* Tarea A
Enumera los actores que nombra la reseña de *Sus hijos*.
* Tarea B
Transcribe el fragmento de la reseña que empieza con "Un drama que" y continúa hasta "la pena explorar.".

* Texto del ejercicio

Sus hijos (2025)

Un retrato familiar a través de la distancia

Desde el primer momento, *Sus hijos* nos sumerge en la atmósfera de una familia marcada por el silencio y los reproches no pronunciados. La decisión de Pablo Trapero de optar por una narrativa contenida resulta a la vez un acierto y una limitación. La historia gira en torno a Andrew Dyer, interpretado magistralmente por Bill Nighy, un escritor que ha dejado su vida profesional y familiar en un estado de abandono. La forma en que Trapero observa a sus personajes, dejando que las tensiones surjan de manera natural, permite que la película respire, pero en ocasiones parece que esa misma contención le resta fuerza emocional.

La complejidad de los personajes

Nighy da vida a un hombre que, pese a su egoísmo y su alcoholismo, sigue siendo un personaje fascinante. Su interpretación evita caer en la trampa del arrepentimiento fácil, presentando a un Andrew que es consciente de sus fallos, pero que sigue siendo, en muchos aspectos, un enigma para sí mismo y para su familia. Sus hijos, Richard y Jamie, interpretados por Johnny Flynn y George MacKay, respectivamente, aportan una dinámica tensa que refleja las heridas del pasado. Sin embargo, la película puede llegar a hacer que el espectador sienta que estos personajes están a merced de una revelación que, aunque impactante, no se explora con la profundidad que se podría esperar.

Un giro narrativo que divide opiniones

La revelación central de la trama, que debería dar un nuevo sentido a la historia, resulta ser un arma de doble filo. Mientras algunos pueden encontrar en este giro una fuente de reflexión sobre la familia y el perdón, otros podrían sentir que la película se apoya demasiado en este momento, sacrificando el desarrollo emocional de los personajes. En su intento de evitar el melodrama, Trapero logra una atmósfera sobria, pero a veces parece que el exceso de control sobre el tono puede resultar en una narración monótona que no permite al espectador conectar plenamente con la historia.

Un drama que invita a la reflexión

La cinematografía acompaña a la perfección el tono melancólico del relato, con una estética apagada que refleja la vida estancada de Andrew. La casa, como espacio físico y emocional, se convierte en un símbolo de la tristeza y el desencanto que impregnan la película. A pesar de sus fallos, *Sus hijos* se presenta como un drama adulto que aborda temas complejos como la culpa, la paternidad y las relaciones familiares sin caer en el sentimentalismo superficial. Aunque no logra el impacto emocional que algunos pudieran desear, es un ejercicio cinematográfico que vale la pena explorar.

* Datos proporcionados
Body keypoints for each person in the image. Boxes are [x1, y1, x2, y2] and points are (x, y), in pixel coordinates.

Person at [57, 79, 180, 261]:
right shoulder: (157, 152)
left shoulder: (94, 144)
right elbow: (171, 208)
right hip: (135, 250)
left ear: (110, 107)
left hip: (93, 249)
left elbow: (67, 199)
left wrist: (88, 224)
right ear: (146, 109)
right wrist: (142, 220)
==
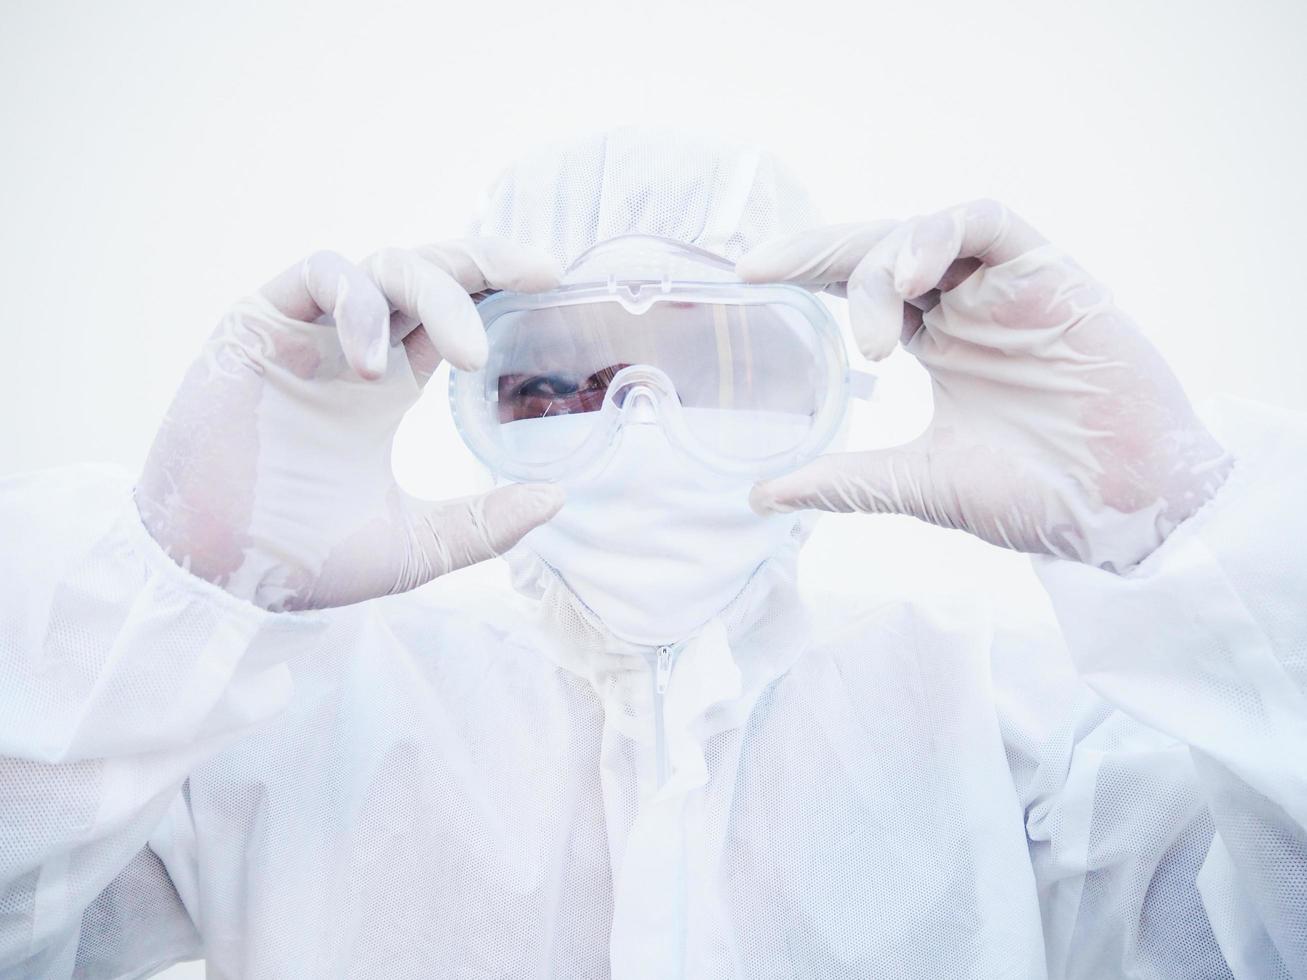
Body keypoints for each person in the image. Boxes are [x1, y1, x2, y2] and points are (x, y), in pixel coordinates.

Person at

* Respuesta A
Bill Nighy, Johnny Flynn, George MacKay

* Respuesta B
Un drama que invita a la reflexión

La cinematografía acompaña a la perfección el tono melancólico del relato, con una estética apagada que refleja la vida estancada de Andrew. La casa, como espacio físico y emocional, se convierte en un símbolo de la tristeza y el desencanto que impregnan la película. A pesar de sus fallos, *Sus hijos* se presenta como un drama adulto que aborda temas complejos como la culpa, la paternidad y las relaciones familiares sin caer en el sentimentalismo superficial. Aunque no logra el impacto emocional que algunos pudieran desear, es un ejercicio cinematográfico que vale la pena explorar.